Ditto. Plus, I usually ride a fixie so I'm less inclined to chase and if I do and can't catch, I have a built in excuse. Chasing is more a phase than an instinct.


----------



## Kevin_in_SB (Mar 7, 2009)

Yep I all ways will try to chase down people and if I am napping and get blown by then it's on. Unless I am at the end of a long ride and spent.


----------



## kykr13 (Apr 12, 2008)

Depends on what she looks like. 

It is a lot of fun to pass people trying to be fast while schlepping panniers though.


----------



## morryjg (Jan 6, 2008)

Glad I'm not the only one. And when I ride with a friend we're each trying our best to kill the other person, especially on climbs.


----------



## Leopold Porkstacker (Jul 15, 2005)

Guilty as charged.


----------



## California L33 (Jan 20, 2006)

I don't mind if you chase. I don't mind if you pass, but please don't pass me if you can't keep up the chase pace and put some distance between us. A couple of weeks ago 3 riders out for a Sunday ride chased and passed me as I was chugging along at 17MPH- the pace I wanted to keep for the first 17 miles of a 34 mile out and back ride. And as soon as they passed they were down to 15MPH and there was too much traffic to pass them. That isn't the first time, or the second time, or the third time it's happened.


----------



## Rider5200 (Sep 7, 2007)

Chase? No. Pass someone who has the audacity to ride in front of _me_? It's been known to happen... :aureola:


----------



## Rollo Tommassi (Feb 5, 2004)

*Totally guilty!*

I always try to pass when it's very windy, or time it so pass occurs on any sort of hill/rise.

The more expensive the bike, the more likely I am to chase/pass.

When passing, either pass with mouth closed (no heavy breathing) or smile broadly and said HI!

Increase cadence after pass, especially if I hear the tell-tale "chunka chunka" of gears being shifted behind me.


----------



## Fixed (May 12, 2005)

*not just other bikes*

You kidding? I don't just chase down other cyclists, I go for anthing that is moving under 40 mph. I was chasing a semi with no trailer for about 2 miles this morning. City busses all the time. Other cyclists? Heck, if I so much as detect one on the radar screen, could be just a blip a mile away, I'm in chase mode. Only time I really try to reign in the instinct is when I have an important event coming up over the weekend, but even then it's very hard.

______

> WHAT THIS EXERCISE ASKS:
1. In the forum thread on chasing other cyclists, why does California L33 ask riders not to pass unless they can hold the chase pace and open a gap? Answer in one to three sentences.
2. Render every one of the catalog rows for the pressed plant sheets as a numbered list, leaving out blank lines.
The rows that follow have no connection to the forum thread.

______

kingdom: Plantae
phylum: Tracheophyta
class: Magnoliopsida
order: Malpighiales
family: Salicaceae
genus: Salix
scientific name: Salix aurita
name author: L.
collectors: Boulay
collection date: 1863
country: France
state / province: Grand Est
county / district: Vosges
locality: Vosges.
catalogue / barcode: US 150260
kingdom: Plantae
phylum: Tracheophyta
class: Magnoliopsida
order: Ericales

______

> ANSWERS FOR THE EXERCISE:
1. Riders who pass and then slow down force California L33 below the intended pace. In one case, three riders passed while California L33 was riding at 17 MPH, the pace planned for the first 17 miles of a 34-mile out-and-back ride, and then dropped to 15 MPH, with too much traffic to pass them again.

2.
1. kingdom: Plantae
2. phylum: Tracheophyta
3. class: Magnoliopsida
4. order: Malpighiales
5. family: Salicaceae
6. genus: Salix
7. scientific name: Salix aurita
8. name author: L.
9. collectors: Boulay
10. collection date: 1863
11. country: France
12. state / province: Grand Est
13. county / district: Vosges
14. locality: Vosges.
15. catalogue / barcode: US 150260
16. kingdom: Plantae
17. phylum: Tracheophyta
18. class: Magnoliopsida
19. order: Ericales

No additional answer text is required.